Set exercise — Return the records word for word, from their first line through the line containing "state / province: Idaho", including both of those lines.

Data to process —
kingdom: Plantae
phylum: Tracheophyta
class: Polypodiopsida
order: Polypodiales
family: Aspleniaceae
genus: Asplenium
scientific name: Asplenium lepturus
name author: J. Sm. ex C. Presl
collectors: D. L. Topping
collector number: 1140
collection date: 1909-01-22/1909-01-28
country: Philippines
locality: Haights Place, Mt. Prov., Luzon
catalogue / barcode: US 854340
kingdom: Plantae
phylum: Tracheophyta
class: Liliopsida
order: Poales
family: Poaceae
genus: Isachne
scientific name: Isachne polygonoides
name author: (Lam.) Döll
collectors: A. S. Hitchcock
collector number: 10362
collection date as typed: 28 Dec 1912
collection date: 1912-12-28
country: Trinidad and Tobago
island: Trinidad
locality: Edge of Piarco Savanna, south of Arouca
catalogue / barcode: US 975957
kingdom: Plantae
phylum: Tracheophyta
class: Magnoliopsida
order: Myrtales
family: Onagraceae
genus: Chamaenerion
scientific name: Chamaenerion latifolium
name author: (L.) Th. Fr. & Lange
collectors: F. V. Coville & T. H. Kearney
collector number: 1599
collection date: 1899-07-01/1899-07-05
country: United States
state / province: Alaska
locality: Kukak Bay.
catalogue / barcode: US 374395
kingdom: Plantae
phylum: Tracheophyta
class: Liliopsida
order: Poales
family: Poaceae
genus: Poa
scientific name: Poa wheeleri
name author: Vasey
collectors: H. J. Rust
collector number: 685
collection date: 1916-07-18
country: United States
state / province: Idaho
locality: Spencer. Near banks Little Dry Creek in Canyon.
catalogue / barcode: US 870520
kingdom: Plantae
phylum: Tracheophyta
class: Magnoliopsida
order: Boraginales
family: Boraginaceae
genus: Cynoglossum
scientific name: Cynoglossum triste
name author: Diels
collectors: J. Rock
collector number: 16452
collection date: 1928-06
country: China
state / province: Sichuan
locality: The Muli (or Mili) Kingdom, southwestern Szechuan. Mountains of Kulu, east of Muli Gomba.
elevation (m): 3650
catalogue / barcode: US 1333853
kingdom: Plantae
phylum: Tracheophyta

Result of this task —
kingdom: Plantae
phylum: Tracheophyta
class: Polypodiopsida
order: Polypodiales
family: Aspleniaceae
genus: Asplenium
scientific name: Asplenium lepturus
name author: J. Sm. ex C. Presl
collectors: D. L. Topping
collector number: 1140
collection date: 1909-01-22/1909-01-28
country: Philippines
locality: Haights Place, Mt. Prov., Luzon
catalogue / barcode: US 854340
kingdom: Plantae
phylum: Tracheophyta
class: Liliopsida
order: Poales
family: Poaceae
genus: Isachne
scientific name: Isachne polygonoides
name author: (Lam.) Döll
collectors: A. S. Hitchcock
collector number: 10362
collection date as typed: 28 Dec 1912
collection date: 1912-12-28
country: Trinidad and Tobago
island: Trinidad
locality: Edge of Piarco Savanna, south of Arouca
catalogue / barcode: US 975957
kingdom: Plantae
phylum: Tracheophyta
class: Magnoliopsida
order: Myrtales
family: Onagraceae
genus: Chamaenerion
scientific name: Chamaenerion latifolium
name author: (L.) Th. Fr. & Lange
collectors: F. V. Coville & T. H. Kearney
collector number: 1599
collection date: 1899-07-01/1899-07-05
country: United States
state / province: Alaska
locality: Kukak Bay.
catalogue / barcode: US 374395
kingdom: Plantae
phylum: Tracheophyta
class: Liliopsida
order: Poales
family: Poaceae
genus: Poa
scientific name: Poa wheeleri
name author: Vasey
collectors: H. J. Rust
collector number: 685
collection date: 1916-07-18
country: United States
state / province: Idaho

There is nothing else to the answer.